Pictures stay out; everything else in the records below is to be repeated exactly.

***** Given data *****

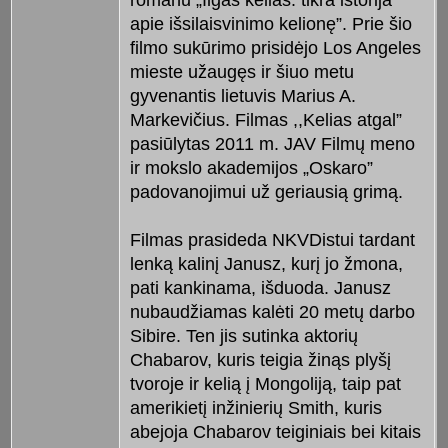
apie išsilaisvinimo kelionę”. Prie šio
filmo sukūrimo prisidėjo Los Angeles
mieste užaugęs ir šiuo metu
gyvenantis lietuvis Marius A.
Markevičius. Filmas ,,Kelias atgal”
pasiūlytas 2011 m. JAV Filmų meno
ir mokslo akademijos „Oskaro”
padovanojimui už geriausią grimą.
Filmas prasideda NKVDistui tardant
lenką kalinį Janusz, kurį jo žmona,
pati kankinama, išduoda. Janusz
nubaudžiamas kalėti 20 metų darbo
Sibire. Ten jis sutinka aktorių
Chabarov, kuris teigia žinąs plyšį
tvoroje ir kelią į Mongoliją, taip pat
amerikietį inžinierių Smith, kuris
abejoja Chabarov teiginiais bei kitais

*****

§ **Result for this exercise**:
apie išsilaisvinimo kelionę”. Prie šio
filmo sukūrimo prisidėjo Los Angeles
mieste užaugęs ir šiuo metu
gyvenantis lietuvis Marius A.
Markevičius. Filmas ,,Kelias atgal”
pasiūlytas 2011 m. JAV Filmų meno
ir mokslo akademijos „Oskaro”
padovanojimui už geriausią grimą.
Filmas prasideda NKVDistui tardant
lenką kalinį Janusz, kurį jo žmona,
pati kankinama, išduoda. Janusz
nubaudžiamas kalėti 20 metų darbo
Sibire. Ten jis sutinka aktorių
Chabarov, kuris teigia žinąs plyšį
tvoroje ir kelią į Mongoliją, taip pat
amerikietį inžinierių Smith, kuris
abejoja Chabarov teiginiais bei kitais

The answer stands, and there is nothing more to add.